1

I want to Find whether an array is subset of another array or not and one of the method i can think of doing it is using Hashtable but i want to implement it in python. Attached in the thread is the c++ implementation. I'm not looking for built in functions here like set etc..

Python only has concept of dictionary in terms of hashtables but not sure how to proceed from here. Any suggestions would help me solve it.

Below are couple of lists:

arr1[] = [11, 1, 13, 21, 3, 7]

arr2[] = [11, 3, 7, 1]

Method (c++ Use Hashing)

1) Create a Hash Table for all the elements of arr1[].

2) Traverse arr2[] and search for each element of arr2[] in the Hash Table. If element is not found then return 0.

3) If all elements are found then return 1.

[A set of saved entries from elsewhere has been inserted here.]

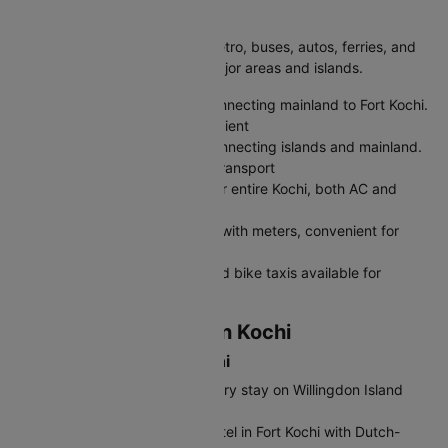
Getting Around Kochi
Kochi is easy to explore with metro, buses, autos, ferries, and
app-based taxis connecting major areas and islands.
Kochi Metro:
Modern metro connecting mainland to Fort Kochi.
Tickets: ₹10-50, clean and efficient
Water Metro:
Ferry services connecting islands and mainland.
Tickets: ₹10-30, scenic water transport
City Buses:
KSRTC buses cover entire Kochi, both AC and
regular buses available
Auto-Rickshaws:
Green autos with meters, convenient for
local travel within city
Uber/Ola/Rapido:
App cabs and bike taxis available for
comfortable rides
Where to Stay & Eat in Kochi
Best Hotels to Stay in Kochi
Taj Malabar Resort & Spa:
Luxury stay on Willingdon Island
with harbor views.
Brunton Boatyard:
Heritage hotel in Fort Kochi with Dutch-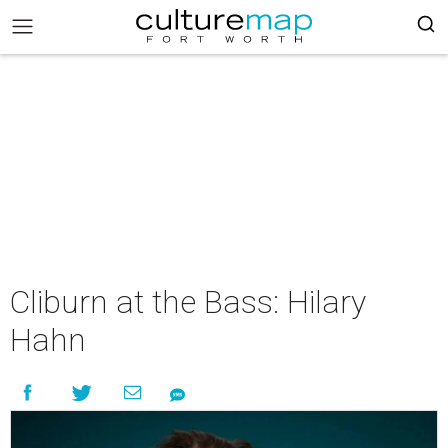
Cliburn at the Bass: Hilary
Hahn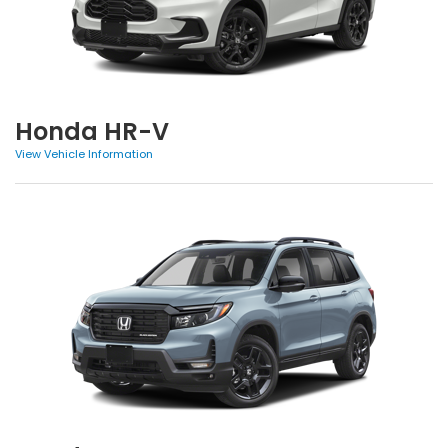
Honda HR-V
View Vehicle Information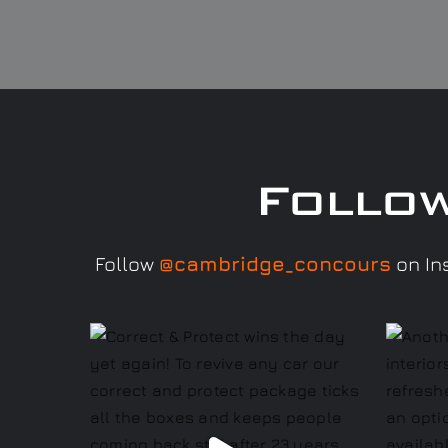
Follo
Follow
@cambridge_concours
on Ins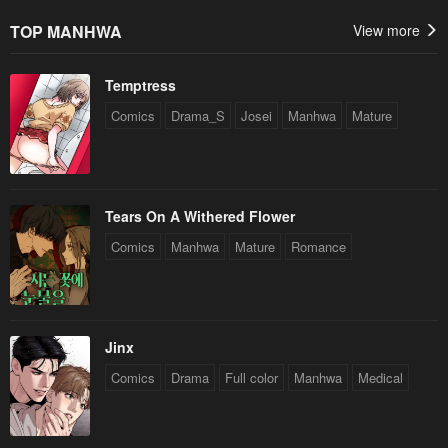
TOP MANHWA
View more
Temptress
Comics
Drama_S
Josei
Manhwa
Mature
Tears On A Withered Flower
Comics
Manhwa
Mature
Romance
Jinx
Comics
Drama
Full color
Manhwa
Medical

Lists can be million of numbers as well so a scalable and efficiet solution is expected.

user7422128
  • 902
  • 4
  • 17
  • 41

3 Answers3

0

I think you want set e.g. set(arr2).issubset(arr1)

Mark Borgerding
  • 8,117
  • 4
  • 30
  • 51
0

Try this:

i = 0
allIn = True
while i <= len(arr2) and allIn:
    if arr2[i] not in arr1:
        allIn = False
    i += 1

allIn will say whether the second list is in the first.

Note: The other solution using set() works equally well.

EDIT (In response to comments):

I'm not using a for loop as I don't know how to stop the loop from running once allIn is False (I don't know whether using break would work so I'm staying on the safe side).

I'm not using set() as the OP explicitly stated that they don't want to use in-built functions. I have posted my answer as an alternate solution to those answers already provided (but have also commended those as I believe they are better).

Adi219
  • 4,712
  • 2
  • 20
  • 43
  • I'm not going to downvote, but there's a couple of things wrong with this solution. First, the OP clearly cares about efficiency, and was looking for a hash-table based solution. Your current solution is actually O(N * M) because you are using a very inefficient `in` operation between lists. A hash based solution will be O(N). Finally, you should *always* use for-loops when you can over while-loops in python. – juanpa.arrivillaga Mar 06 '18 at 19:22
  • I don't this will give me an efficient solution as in case of hashtables which solves in O(1) time mostly – user7422128 Mar 06 '18 at 19:23
0

In Python, you would use set objects for this:

>>> arr1 =  [11, 1, 13, 21, 3, 7]
>>> arr2 = [11, 3, 7, 1]
>>> set(arr1).issuperset(arr2)
True

Or more efficiently, use:

>>> set(arr2).issubset(arr1)
True

If you expect arr2 to be much smaller...

Some quick timings, it seems that they are about the same in rumtime, although, creating a set from arr1 will require much more auxiliary memory:

>>> import numpy as np
>>> arr1 = np.random.randint(0, 100, (1000000,)).tolist()
>>> len(arr1)
1000000
>>> from timeit import timeit
>>> arr2 = [11, 3, 7, 1]
>>> timeit('set(arr1).issuperset(arr2)', 'from __main__ import arr1, arr2', number=1000)
14.337173405918293
>>> timeit('set(arr2).issubset(arr1)', 'from __main__ import arr1, arr2', number=1000)
14.459818648989312
juanpa.arrivillaga
  • 88,713
  • 10
  • 131
  • 172